The high-tech labor shortage has been well documented by industry groups such as the Information Technology Association of America (ITAA) and the American Electronics Association. For the past several years, these groups and regional high-tech alliances have reported that the industry has hundreds of thousands of unfilled positions available. Many companies have turned to H-1B employees to fill the gap. Even companies that aren't in the technology field are being squeezed by the shortage: the National Association of Manufacturers, the Chamber of Commerce and the National Federation of Independent Business all report that their member companies are finding it harder and harder to find qualified workers.
But now that these same companies are asking for the H-1B cap to be raised in order to help fill this demand, suddenly the labor shortage itself is being challenged. Although every metropolitan area newspaper boasts pages and pages of high-tech help wanted ads each week, the General Accounting Office has challenged the methodologies that ITAA and the Commerce Department used to research the shortage. While careful not to dispute the actual shortage, GAO cited the lack of unusual salary growth as evidence that the shortage may not be as widespread as reported. According to CIO Magazine, however, the average compensation for a high-tech worker rose 13.46% in 1997, nearly four times the average wage increase for non high-tech workers. These figures also do not account for other methods companies use to attract employees, such as sign-on bonuses, extra vacation, stock, and casual dress codes, nor the efforts they make to attract them, such as holding recruiting fairs during spring break. Even Norman Matloff, a computer scientist on the faculty of the University of California-Davis who believes the shortage does not exist, admits that the wages of technology workers rose more than 7% in 1997. This is compared to average U.S. worker wage increases of 2.3% and an inflation rate of 2.1%.
Foreign workers are sometimes blamed for taking jobs from Americans by accepting lower wages. More cynical critics believe the entire high-tech industry invented the labor shortage in order to replace higher-paid American workers with low-paid foreign workers, turning the industry into an "electronic sweatshop." Data from the National Science Foundation shows that average foreign-born scientists and engineers earn more, not less, than U.S. born counterparts. Because these professionals are fluent in two or more languages, they help U.S. companies break into new markets and compete on a global basis, and so they are paid more.
Cynics also believe that industry leaders practice "ageism," refusing to hire older workers with families and higher salary demands in favor of younger employees who can work all night for much less compensation. In any case, according to these critics, U.S. workers should be retrained to take over these jobs before any more foreign workers are allowed in. They dare not agree that there is an immediate shortage, for that would mean that foreign workers ought to enter to work.
Critics have no data based in logic to support their arguments. There are legal complaint mechanisms in the H-1B program which prohibit the payment of wages which are less than prevailing, and Federal and State laws to protect against ageism, but complaints and lawsuits are not being filed because abuses don’t exist; a shortage does. Harris Miller, President of the ITAA states, “they’re jumping off the pier and into the water” because critics cannot substantiate their position.

RAW DATA —
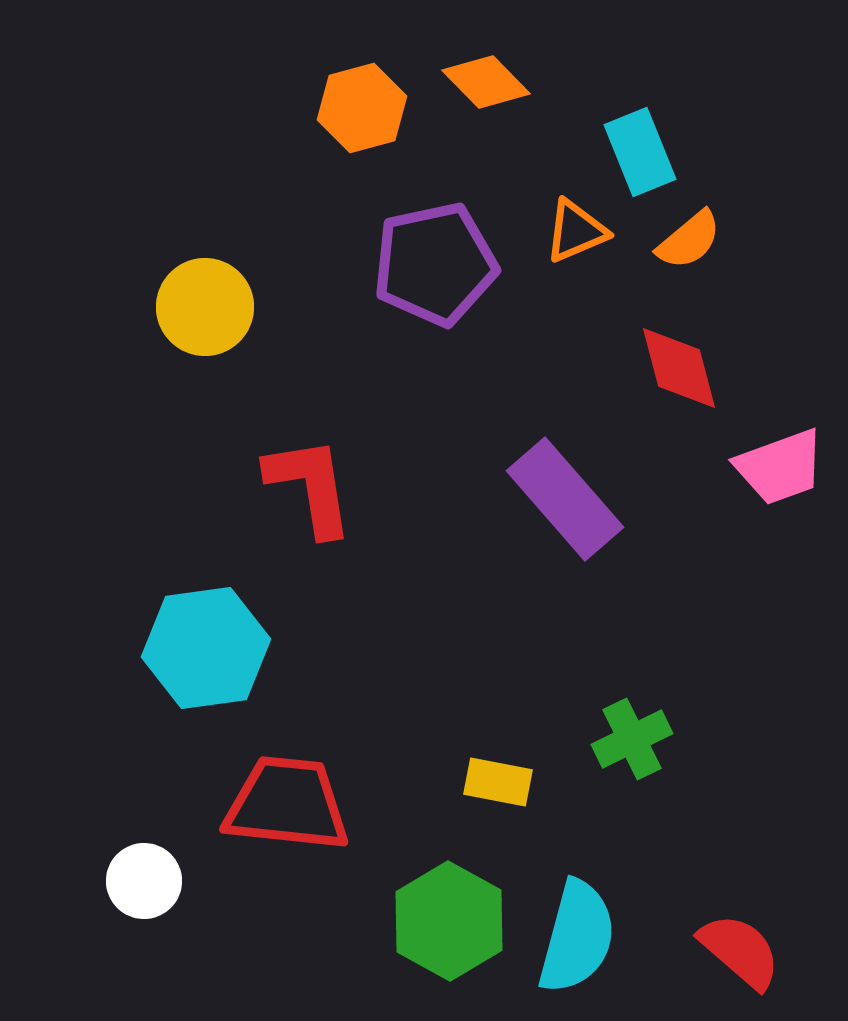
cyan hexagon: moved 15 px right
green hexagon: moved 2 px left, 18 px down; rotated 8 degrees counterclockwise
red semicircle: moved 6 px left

PROBLEM TO WORK ON — Can you continue the passage on the high-tech labor shortage and the H-1B cap, starting after its final sentence? The lines above are separate from the passage on the high-tech labor shortage.

OUTPUT OF THE EXERCISE —
While it's easy to find anecdotes about 55-year-old engineers who cannot find jobs, these isolated cases are not indicative of an overall trend.
The current unemployment rate for electrical engineers is 0.4%. Between fixing the nationwide Year 2000 problem and meeting new demands, American high-tech workers are in hot demand at any age. And their average salary of $49,586 per year is 73% higher than average U.S. private sector compensation, assuring these workers are well-compensated no matter how young or old they are. If enough American workers with the relevant skills were available, U.S. companies would never undergo the expense (up to $15,000) and time-consuming hassle that it takes to hire an H-1B worker. Christopher Lancashire, President and CEO of CompuTec, an international human resource organization says that “business has tripled in the past nine months” because employers are so desperate.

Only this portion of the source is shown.